The Yucatecan regional foodscape is going through a series of transformations that resemble those of other societies in the global arena (Dolphijn 2004; Kamp 2006). Some of these transformations lead to deterritorializing and reterritorializing strategies that shape both the culinary and gastronomic fields. In this contemporary foodscape, cookbooks that specialize in Yucatecan cuisine have been resignified and transformed to adapt to new market and cultural conditions. During the emergence and invention of Yucatecan gastronomy, Yucatecan cooks had developed the minor genre of inclusive, cosmopolitan-oriented cookbooks. Yet as the twentieth century moved forward, authors began to purge their cookbooks of recipes perceived to be alien to Yucatecan culinary forms. Yucatecan cookbook writers gradually abandoned recipes that were clearly attributable to Spanish, French, Italian, and other cultures, focusing instead on dishes that were, in due time, turned into iconic representatives of the regional gastronomic canon. This textual strategy promoted the identification of contemporary Yucatecan cuisine as different from other Mexican cuisines. The refinement of culinary practices eventually coalesced into a recognizable Yucatecan gastronomy.

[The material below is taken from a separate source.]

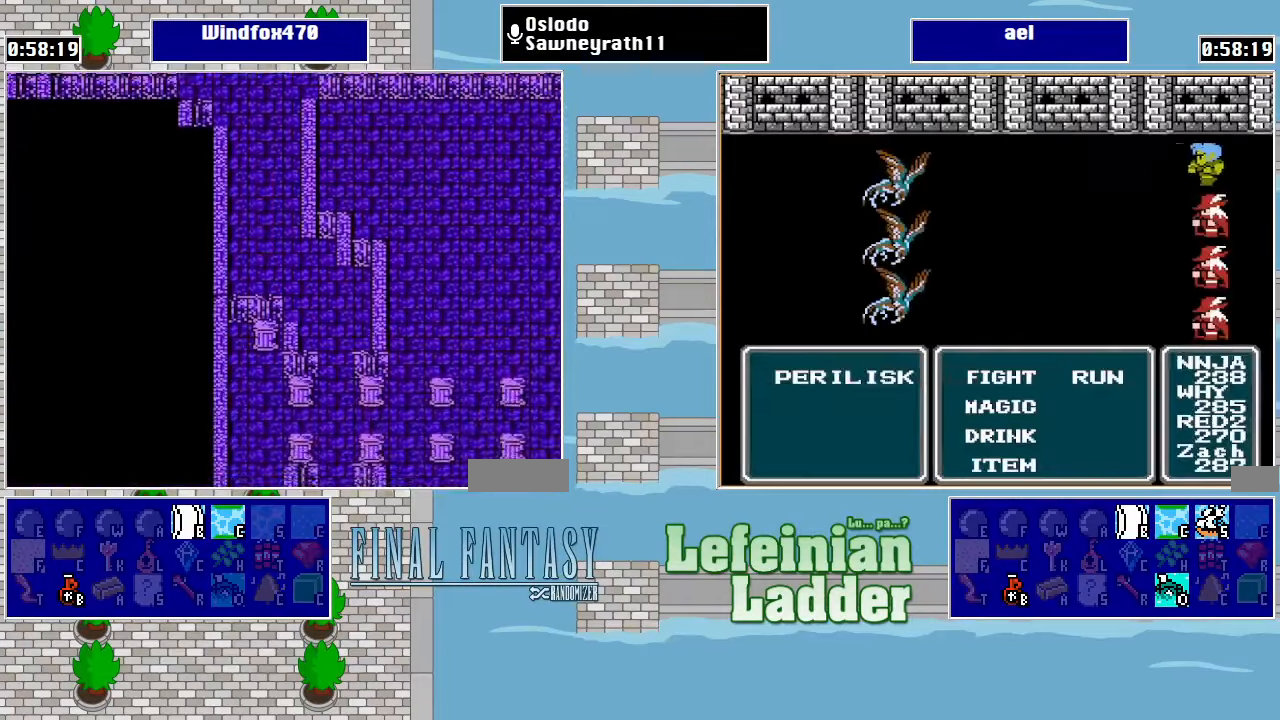
{"buttons": [], "events": [[100, "DPAD_DOWN", "down"], [133, "DPAD_RIGHT", "up"], [367, "DPAD_DOWN", "up"], [400, "DPAD_RIGHT", "down"], [433, "DPAD_RIGHT", "up"]]}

The Culinary and Gastronomic Fields andthe Naturalization of Taste
What then is Yucatecan food? If it is what Yucatecans eat, what do Yucatecans eat? In general, most Yucatecans believe that anyone can easily distinguish between Yucatecan and other cuisines. Yucatecan cuisine embodies a recognizable aesthetic configuration of flavors, aromas, colors, and textures that are imagined to correspond to the cultural values shared by most people within the Yucatecan territory. Throughout the volume I will be discussing the part played by different elements in the ‘naturalization' of taste—that is, the institution of a predilection for the use of certain ingredients, combinations of ingredients (recipes), cooking techniques, and modes of food consumption that bracket their historical formation and allow Yucatecan people to recognize their preferences as a ‘natural' inclination for certain recipes and consumption techniques that set Yucatecan cuisine apart from other cuisines. Restaurants and cookbooks have been important vehicles in the dissemination of this aesthetic configuration and have contributed to the territorialization of Yucatecan taste.13 Cookbooks and restaurants combine their effects with those derived from (1) the oral transmission of recipes and kitchen secrets; (2) the historical expansion of the regional foodscape, a consequence of Yucatán's insertion in the global market; and (3) the practice of urban families to hire domestic cooks from rural villages (some of whom might be Maya speakers, while others could be impoverished peasants of diverse ethnic origins). Consequently, recipes, ingredients, and cooking techniques have traveled back and forth from cities to rural villages, creating the conditions for a regionally widespread appreciation of and inclination for the taste of Yucatecan foods.